What's more, this "new age of the world pandemic", may also be a factor.
"We are stuck here at the bottom of the earth, not going anywhere for the moment.
"Books are a way for us to escape and find adventure, get away from the humdrum, everyday lives we lead.
"There is also the feeling that we are saving the planet if we buy a used book, saving some beautiful trees.
"I think people feel better if they read a book that someone else has read before. If someone else has read it, you feel that it must have something in it that you need to read."
According to a New Zealand Book Council (now Read NZ Te Pou Muramura) Survey in 2018, 86 per cent of adult New Zealanders read at least one book in 12 months; those who do read claimed they averaged 35 books a year.
In 2019, New Zealand data from Nielsen BookScan showed 6.4 million books were sold here. It's not known, however, what figures secondhand books generate.
Nicholson says another factor leading to increased demand, might be the kind of bookshop.
"From what I read, people are attracted to a shop that has a point of difference. If it sells coffee and cake, if the books on sale are cheap, if the owner is friendly and knowledgeable about books.
"[And] there is always that faint hope of finding gold, like a signed, first edition of Harry Potter and the Philosopher's Stone, or a dog-eared children's book you read when you were little."

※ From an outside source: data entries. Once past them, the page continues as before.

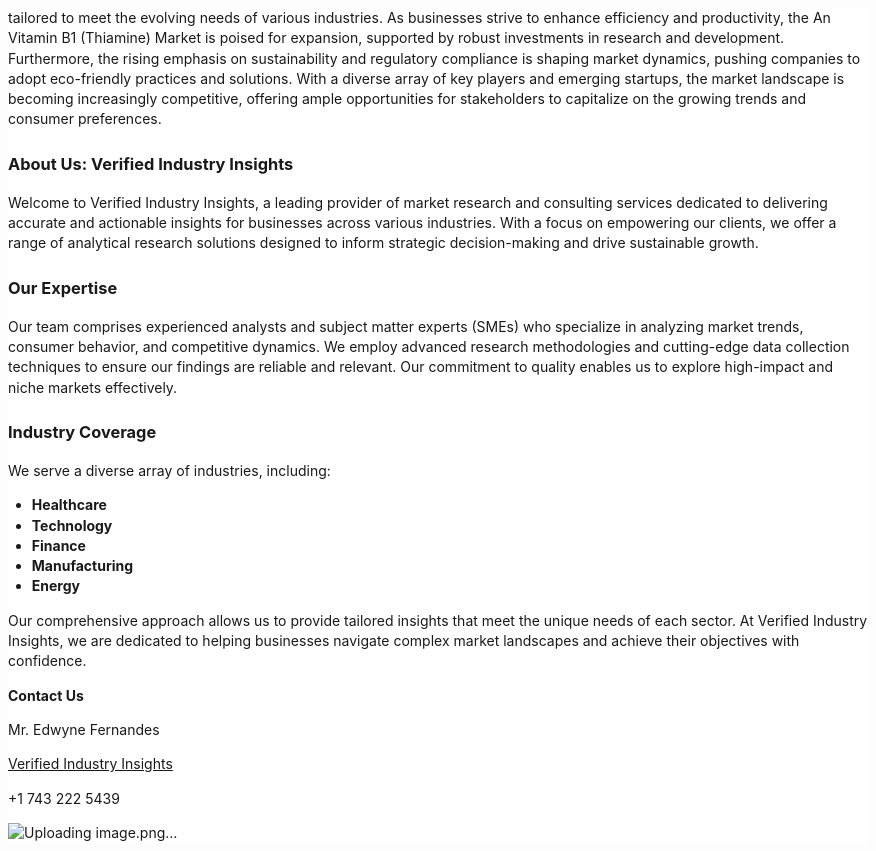 tailored to meet the evolving needs of various industries. As businesses strive to enhance efficiency and productivity, the An Vitamin B1 (Thiamine) Market is poised for expansion, supported by robust investments in research and development. Furthermore, the rising emphasis on sustainability and regulatory compliance is shaping market dynamics, pushing companies to adopt eco-friendly practices and solutions. With a diverse array of key players and emerging startups, the market landscape is becoming increasingly competitive, offering ample opportunities for stakeholders to capitalize on the growing trends and consumer preferences.</p><h3>About Us: Verified Industry Insights</h3><p>Welcome to Verified Industry Insights, a leading provider of market research and consulting services dedicated to delivering accurate and actionable insights for businesses across various industries. With a focus on empowering our clients, we offer a range of analytical research solutions designed to inform strategic decision-making and drive sustainable growth.</p><h3>Our Expertise</h3><p>Our team comprises experienced analysts and subject matter experts (SMEs) who specialize in analyzing market trends, consumer behavior, and competitive dynamics. We employ advanced research methodologies and cutting-edge data collection techniques to ensure our findings are reliable and relevant. Our commitment to quality enables us to explore high-impact and niche markets effectively.</p><h3>Industry Coverage</h3><p>We serve a diverse array of industries, including:</p><ul><li><strong>Healthcare</strong></li><li><strong>Technology</strong></li><li><strong>Finance</strong></li><li><strong>Manufacturing</strong></li><li><strong>Energy</strong></li></ul><p>Our comprehensive approach allows us to provide tailored insights that meet the unique needs of each sector. At Verified Industry Insights, we are dedicated to helping businesses navigate complex market landscapes and achieve their objectives with confidence.</p><p><strong>Contact Us</strong></p><p>Mr. Edwyne Fernandes</p><p><a href="https://www.verifiedindustryinsights.com/">Verified Industry Insights</a></p><p>+1 743 222 5439</p>
![Uploading image.png…]()
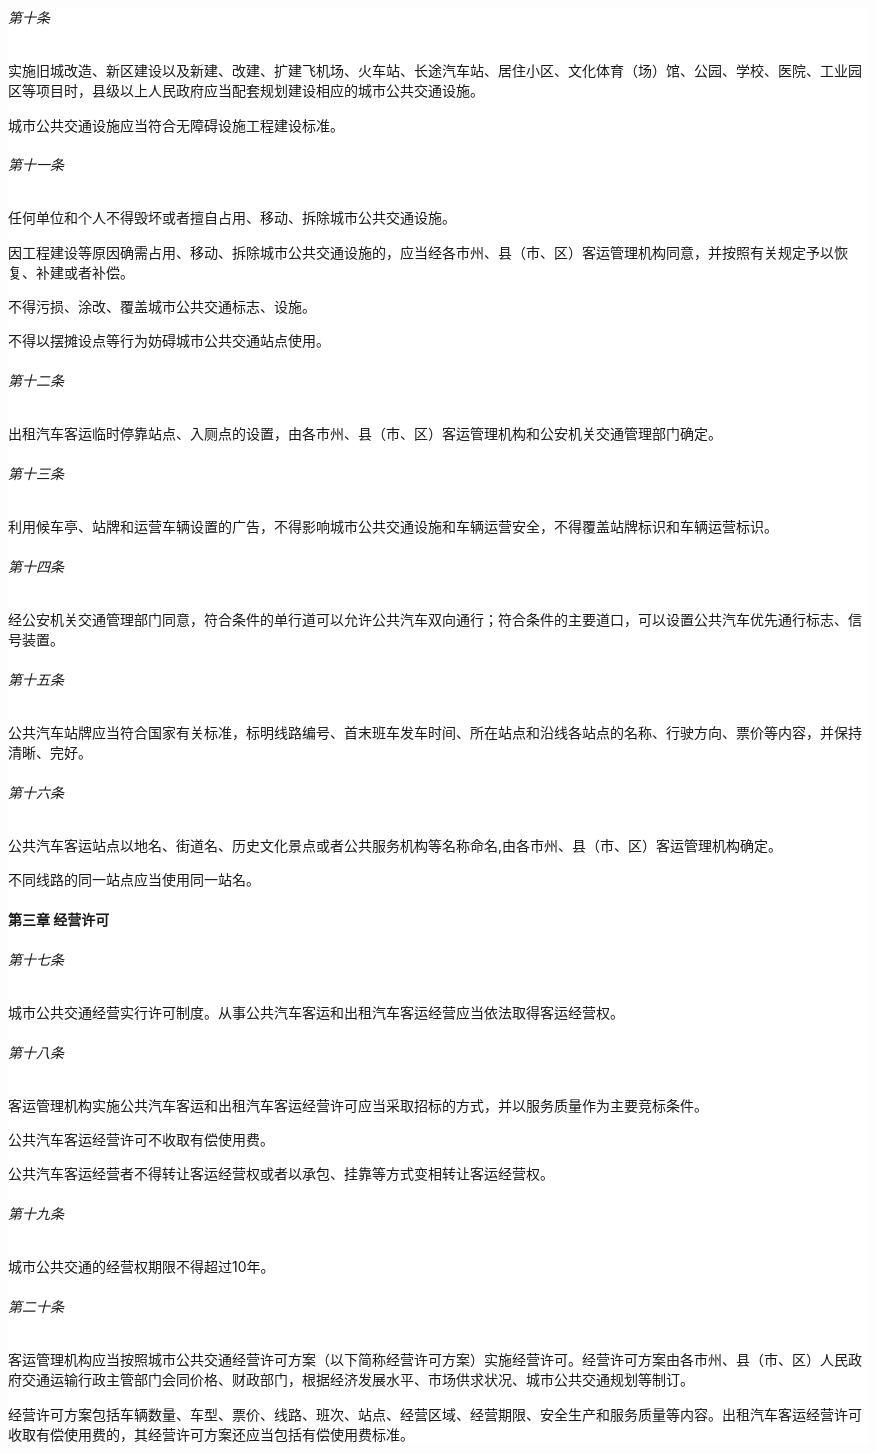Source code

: ###### 第十条

实施旧城改造、新区建设以及新建、改建、扩建飞机场、火车站、长途汽车站、居住小区、文化体育（场）馆、公园、学校、医院、工业园区等项目时，县级以上人民政府应当配套规划建设相应的城市公共交通设施。

城市公共交通设施应当符合无障碍设施工程建设标准。

###### 第十一条

任何单位和个人不得毁坏或者擅自占用、移动、拆除城市公共交通设施。

因工程建设等原因确需占用、移动、拆除城市公共交通设施的，应当经各市州、县（市、区）客运管理机构同意，并按照有关规定予以恢复、补建或者补偿。

不得污损、涂改、覆盖城市公共交通标志、设施。

不得以摆摊设点等行为妨碍城市公共交通站点使用。

###### 第十二条

出租汽车客运临时停靠站点、入厕点的设置，由各市州、县（市、区）客运管理机构和公安机关交通管理部门确定。

###### 第十三条

利用候车亭、站牌和运营车辆设置的广告，不得影响城市公共交通设施和车辆运营安全，不得覆盖站牌标识和车辆运营标识。

###### 第十四条

经公安机关交通管理部门同意，符合条件的单行道可以允许公共汽车双向通行；符合条件的主要道口，可以设置公共汽车优先通行标志、信号装置。

###### 第十五条

公共汽车站牌应当符合国家有关标准，标明线路编号、首末班车发车时间、所在站点和沿线各站点的名称、行驶方向、票价等内容，并保持清晰、完好。

###### 第十六条

公共汽车客运站点以地名、街道名、历史文化景点或者公共服务机构等名称命名,由各市州、县（市、区）客运管理机构确定。

不同线路的同一站点应当使用同一站名。

#### 第三章 经营许可

###### 第十七条

城市公共交通经营实行许可制度。从事公共汽车客运和出租汽车客运经营应当依法取得客运经营权。

###### 第十八条

客运管理机构实施公共汽车客运和出租汽车客运经营许可应当采取招标的方式，并以服务质量作为主要竞标条件。

公共汽车客运经营许可不收取有偿使用费。

公共汽车客运经营者不得转让客运经营权或者以承包、挂靠等方式变相转让客运经营权。

###### 第十九条

城市公共交通的经营权期限不得超过10年。

###### 第二十条

客运管理机构应当按照城市公共交通经营许可方案（以下简称经营许可方案）实施经营许可。经营许可方案由各市州、县（市、区）人民政府交通运输行政主管部门会同价格、财政部门，根据经济发展水平、市场供求状况、城市公共交通规划等制订。

经营许可方案包括车辆数量、车型、票价、线路、班次、站点、经营区域、经营期限、安全生产和服务质量等内容。出租汽车客运经营许可收取有偿使用费的，其经营许可方案还应当包括有偿使用费标准。
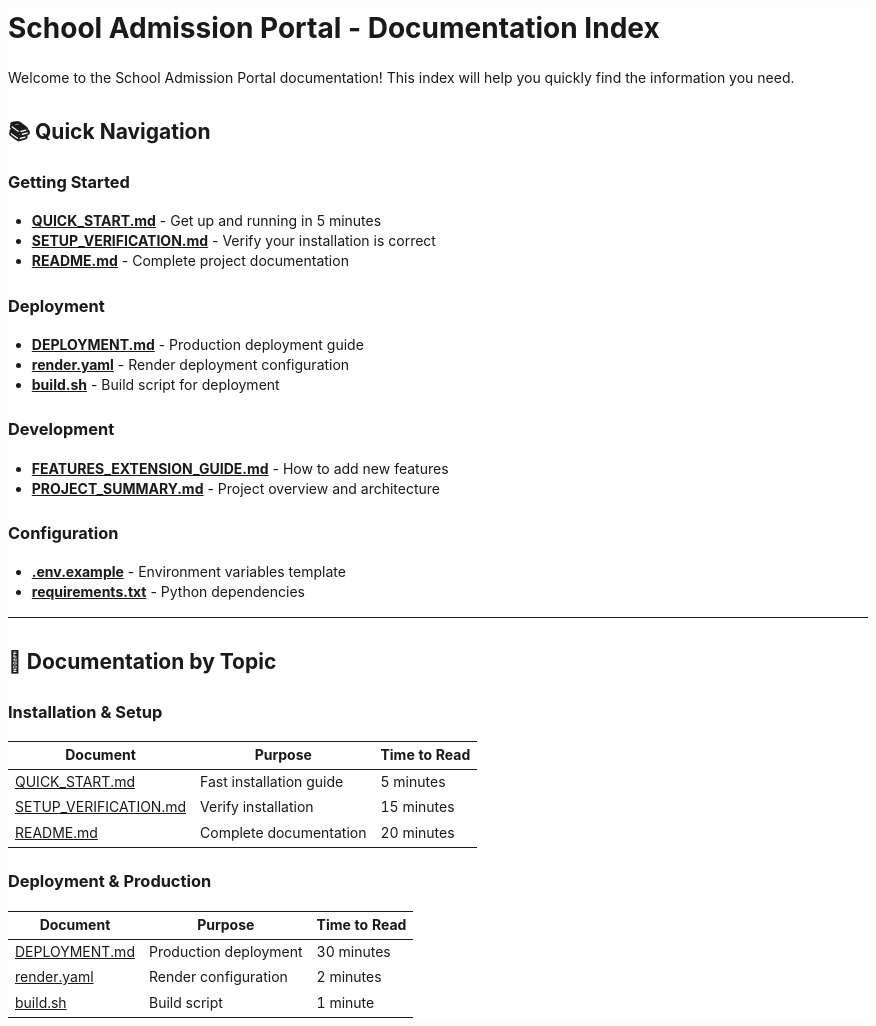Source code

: # School Admission Portal - Documentation Index

Welcome to the School Admission Portal documentation! This index will help you quickly find the information you need.

## 📚 Quick Navigation

### Getting Started
- **[QUICK_START.md](QUICK_START.md)** - Get up and running in 5 minutes
- **[SETUP_VERIFICATION.md](SETUP_VERIFICATION.md)** - Verify your installation is correct
- **[README.md](README.md)** - Complete project documentation

### Deployment
- **[DEPLOYMENT.md](DEPLOYMENT.md)** - Production deployment guide
- **[render.yaml](render.yaml)** - Render deployment configuration
- **[build.sh](build.sh)** - Build script for deployment

### Development
- **[FEATURES_EXTENSION_GUIDE.md](FEATURES_EXTENSION_GUIDE.md)** - How to add new features
- **[PROJECT_SUMMARY.md](PROJECT_SUMMARY.md)** - Project overview and architecture

### Configuration
- **[.env.example](.env.example)** - Environment variables template
- **[requirements.txt](requirements.txt)** - Python dependencies

---

## 📖 Documentation by Topic

### Installation & Setup

| Document | Purpose | Time to Read |
|----------|---------|--------------|
| [QUICK_START.md](QUICK_START.md) | Fast installation guide | 5 minutes |
| [SETUP_VERIFICATION.md](SETUP_VERIFICATION.md) | Verify installation | 15 minutes |
| [README.md](README.md) | Complete documentation | 20 minutes |

### Deployment & Production

| Document | Purpose | Time to Read |
|----------|---------|--------------|
| [DEPLOYMENT.md](DEPLOYMENT.md) | Production deployment | 30 minutes |
| [render.yaml](render.yaml) | Render configuration | 2 minutes |
| [build.sh](build.sh) | Build script | 1 minute |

New Zealanders have always liked reading.
"A lot of us read on the internet, but there are many book lovers.
"When I see someone on the bus or train reading a hard copy book, it makes me happy. Not sure why. Maybe it brings back nice memories of how books can take you into a different place, into different lives. It is therapeutic," he says.
"You can see true love, meet people you would like to have as friends, you can watch the baddies crash and burn, you can share wonderful achievements, you can believe in the New Zealand dream again."
Places to visit
Xanadu Book Exchange 2C Ashley Place, Pāpāmoa. Open: Tue-Sat, 9am-4pm. Top tip: Briar Simons suggests using your phone's GPS to find her store, as some find it tricky to locate.
Atlantis Books 1206 Eruera St, Rotorua. Open: Mon-Fri 9am-5pm, Sat 9am-4pm, un 10am-3pm.
Friends of the Library Kuirau Park (at the old tea kiosk). Open: The first and third Saturday of the month, 9am-1pm. Funds raised go towards community projects.